_About this exercise_
If a line in the data contains "female", copy it out.

_Records shown_
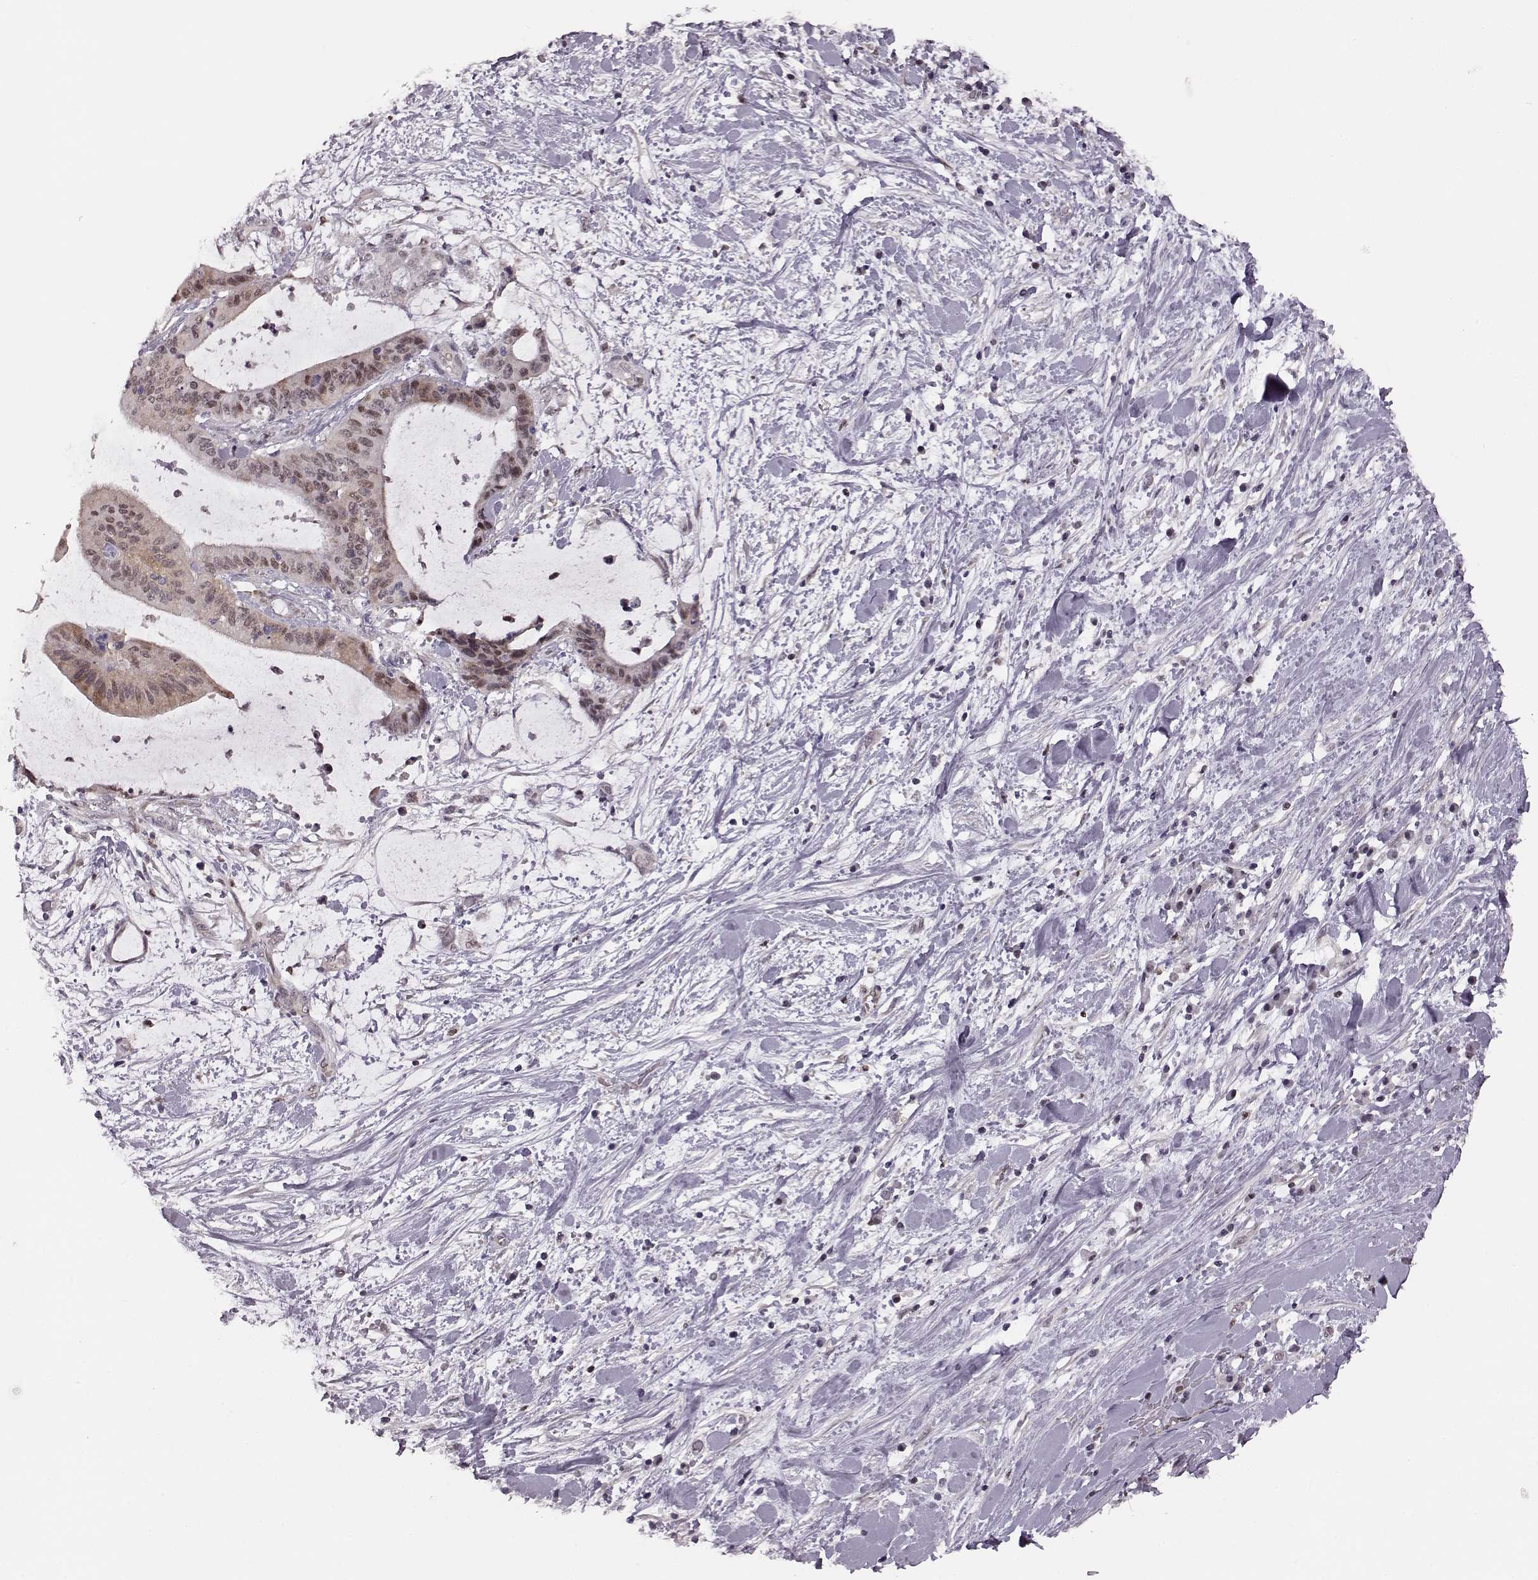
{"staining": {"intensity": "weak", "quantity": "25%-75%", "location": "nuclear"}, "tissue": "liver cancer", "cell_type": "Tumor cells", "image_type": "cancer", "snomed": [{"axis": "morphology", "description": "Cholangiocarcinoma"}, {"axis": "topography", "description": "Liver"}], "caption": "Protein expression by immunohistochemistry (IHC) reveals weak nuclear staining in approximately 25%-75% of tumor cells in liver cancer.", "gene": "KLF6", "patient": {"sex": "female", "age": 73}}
--
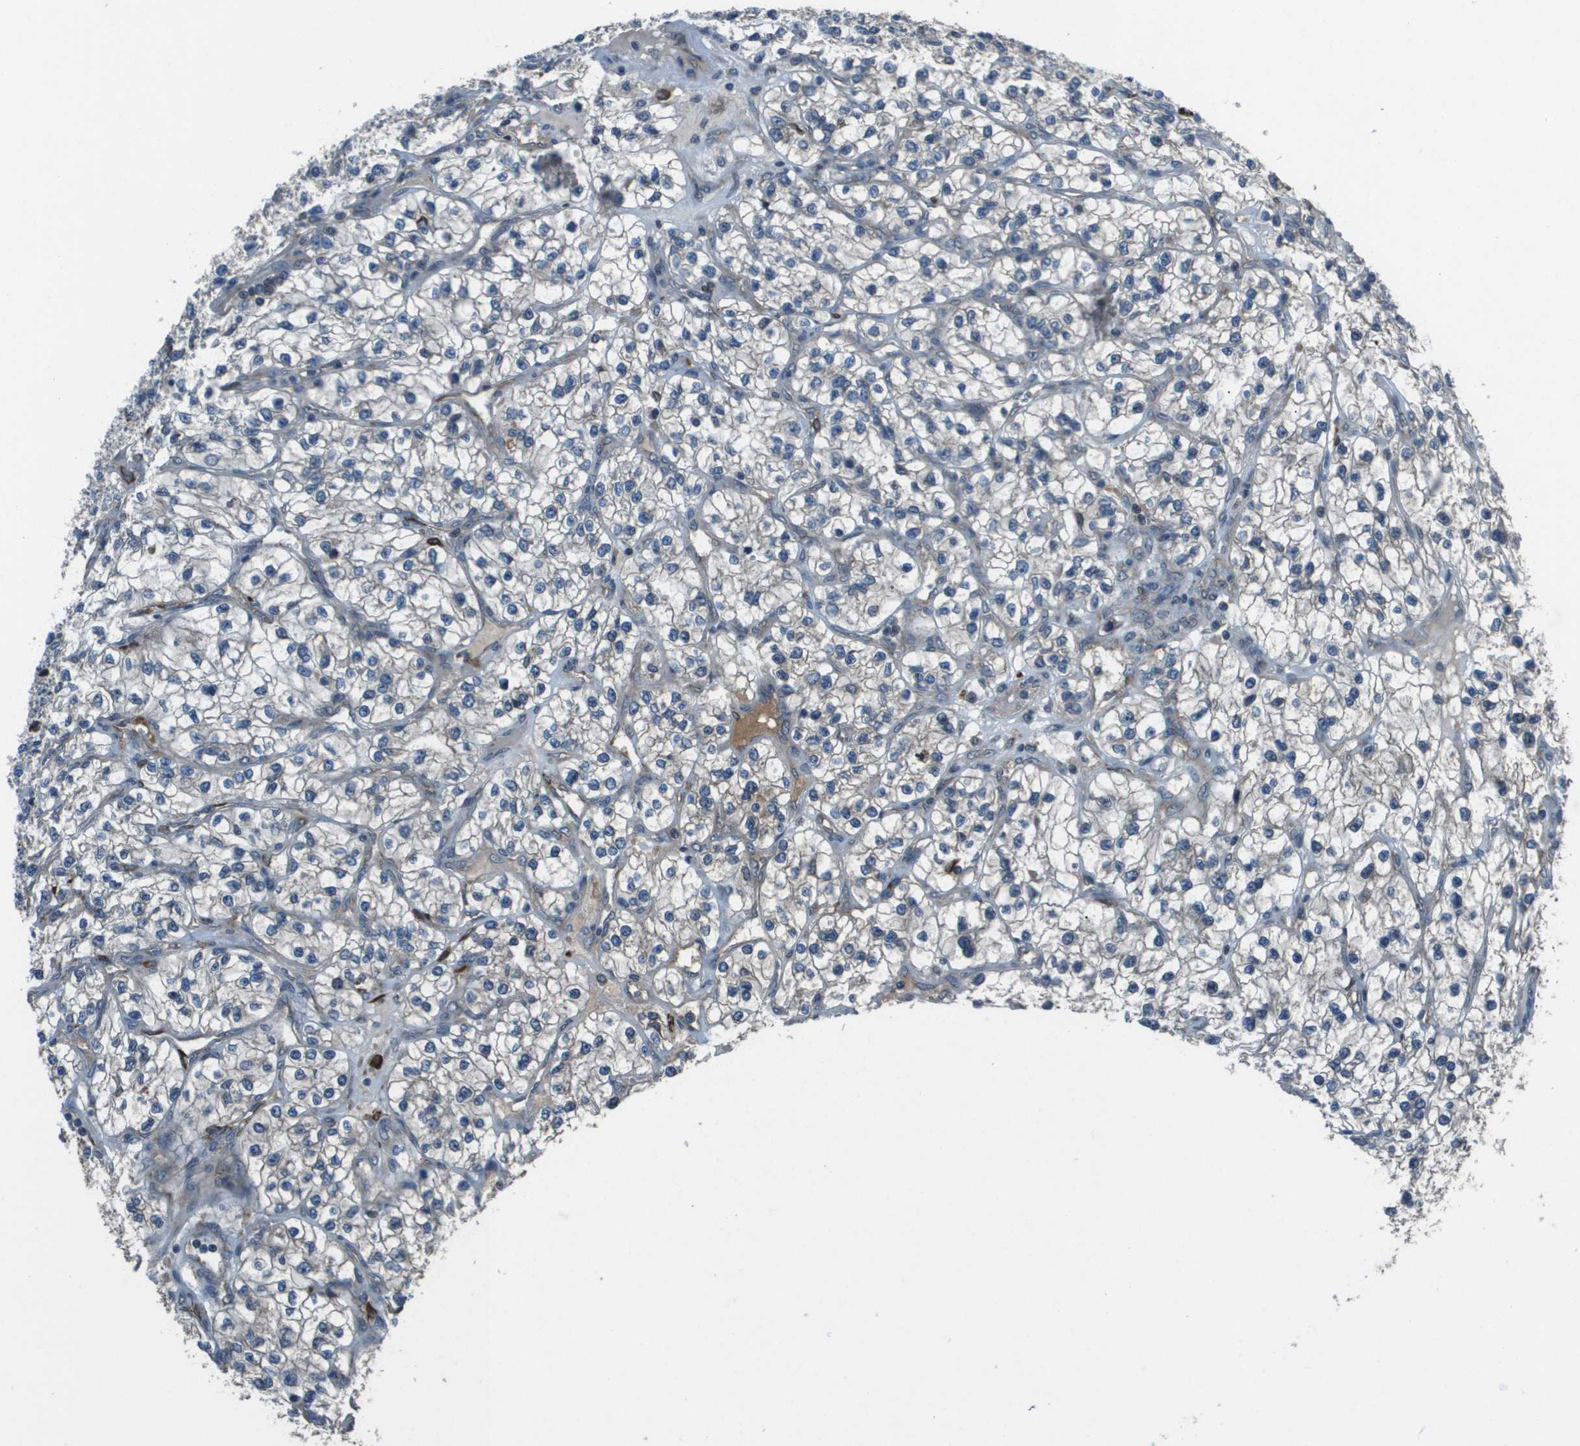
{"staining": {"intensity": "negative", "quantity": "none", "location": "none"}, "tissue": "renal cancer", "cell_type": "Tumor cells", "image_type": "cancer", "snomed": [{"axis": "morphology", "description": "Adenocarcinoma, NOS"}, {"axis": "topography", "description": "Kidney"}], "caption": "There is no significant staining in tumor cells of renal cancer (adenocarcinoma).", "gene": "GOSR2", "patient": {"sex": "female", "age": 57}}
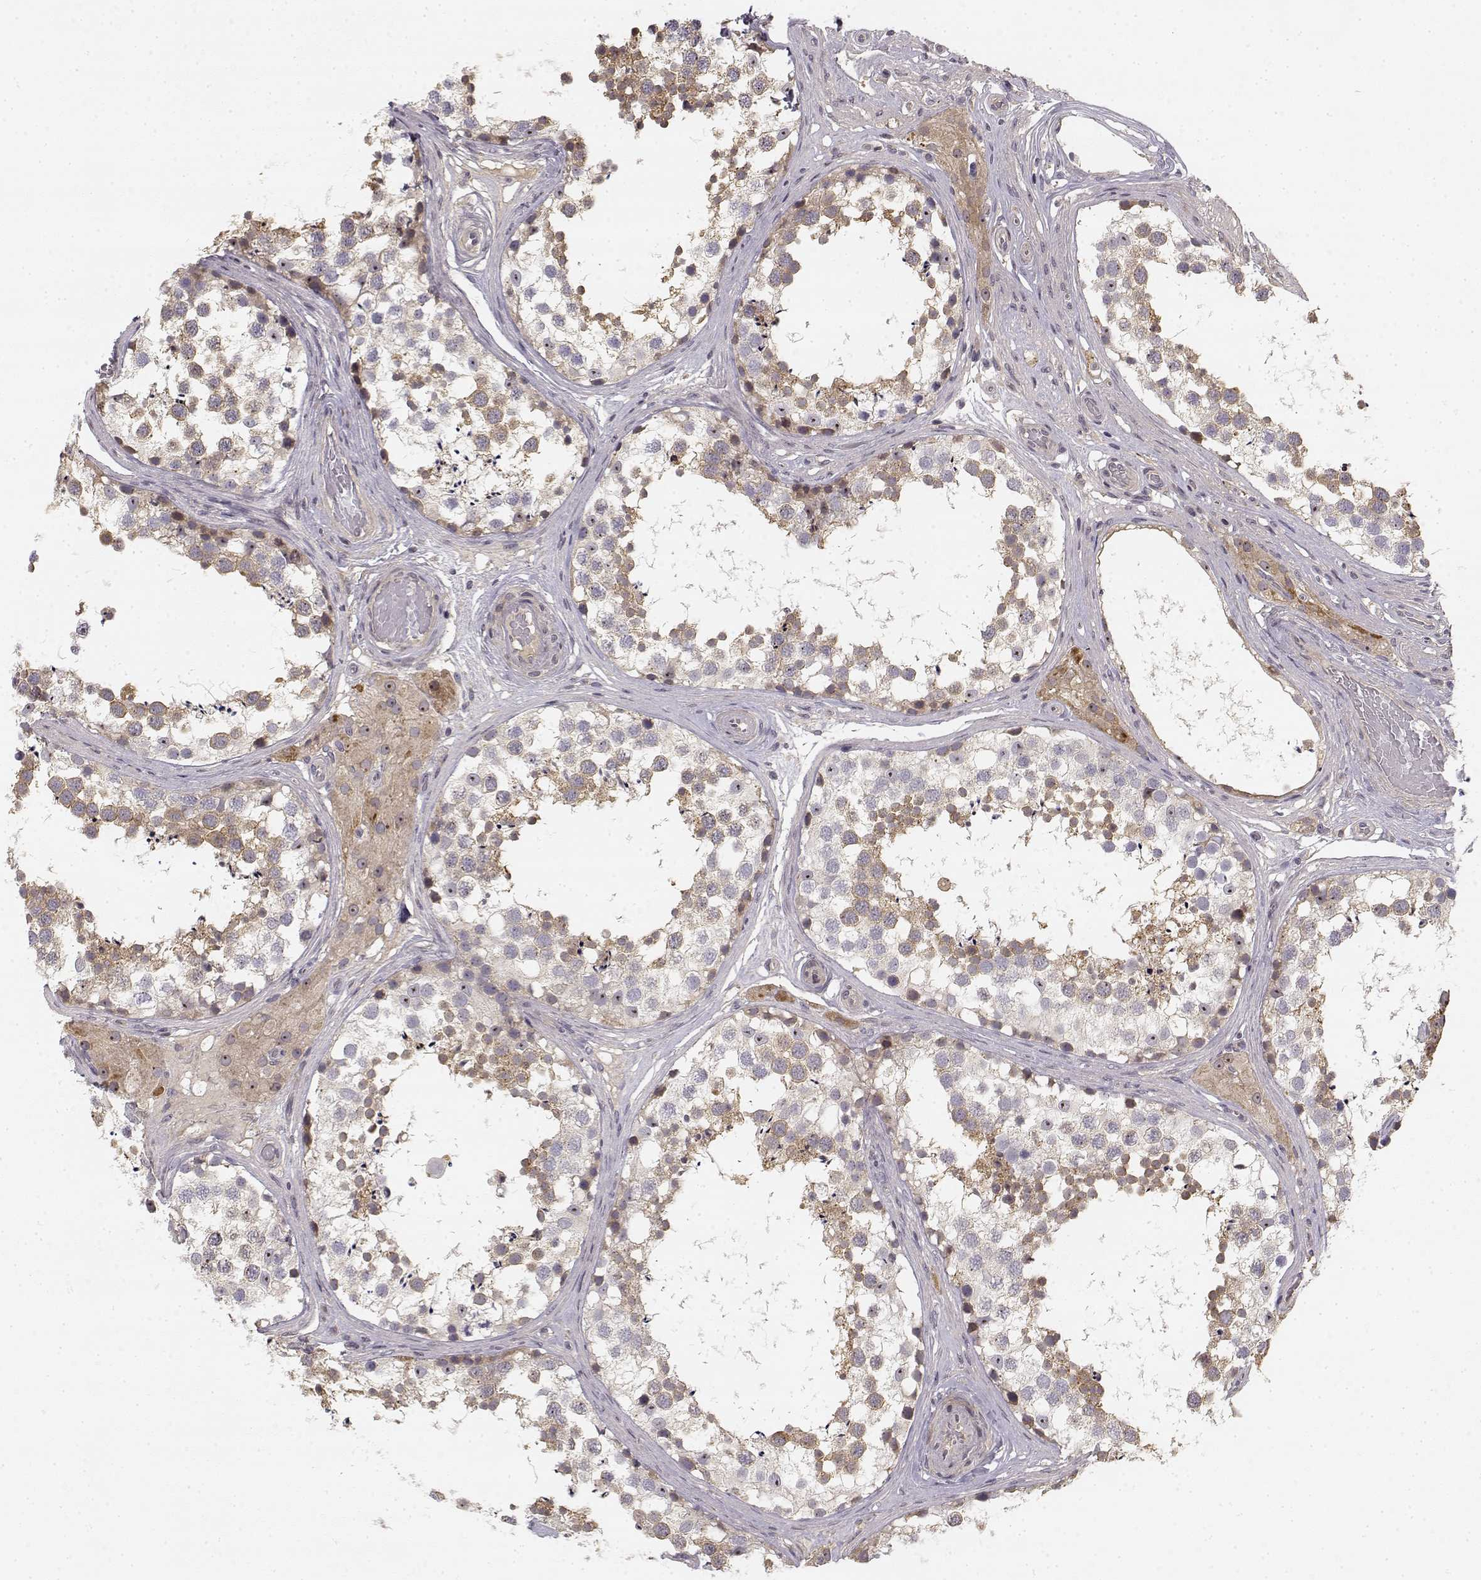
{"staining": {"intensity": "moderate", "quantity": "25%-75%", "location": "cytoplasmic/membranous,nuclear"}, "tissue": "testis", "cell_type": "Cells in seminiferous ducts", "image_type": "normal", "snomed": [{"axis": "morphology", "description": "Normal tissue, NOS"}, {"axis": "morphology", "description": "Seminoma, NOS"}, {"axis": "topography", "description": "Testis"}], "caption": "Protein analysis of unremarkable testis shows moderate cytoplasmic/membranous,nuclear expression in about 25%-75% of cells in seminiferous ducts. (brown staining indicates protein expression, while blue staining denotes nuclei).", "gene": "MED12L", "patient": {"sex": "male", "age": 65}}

_Result of the exercise_
{"staining": {"intensity": "weak", "quantity": "25%-75%", "location": "nuclear"}, "tissue": "liver cancer", "cell_type": "Tumor cells", "image_type": "cancer", "snomed": [{"axis": "morphology", "description": "Cholangiocarcinoma"}, {"axis": "topography", "description": "Liver"}], "caption": "Protein expression by immunohistochemistry (IHC) reveals weak nuclear staining in approximately 25%-75% of tumor cells in liver cancer.", "gene": "KLF6", "patient": {"sex": "female", "age": 73}}
{"staining": {"intensity": "negative", "quantity": "none", "location": "none"}, "tissue": "renal cancer", "cell_type": "Tumor cells", "image_type": "cancer", "snomed": [{"axis": "morphology", "description": "Adenocarcinoma, NOS"}, {"axis": "topography", "description": "Kidney"}], "caption": "There is no significant staining in tumor cells of renal cancer (adenocarcinoma).", "gene": "GOSR2", "patient": {"sex": "female", "age": 57}}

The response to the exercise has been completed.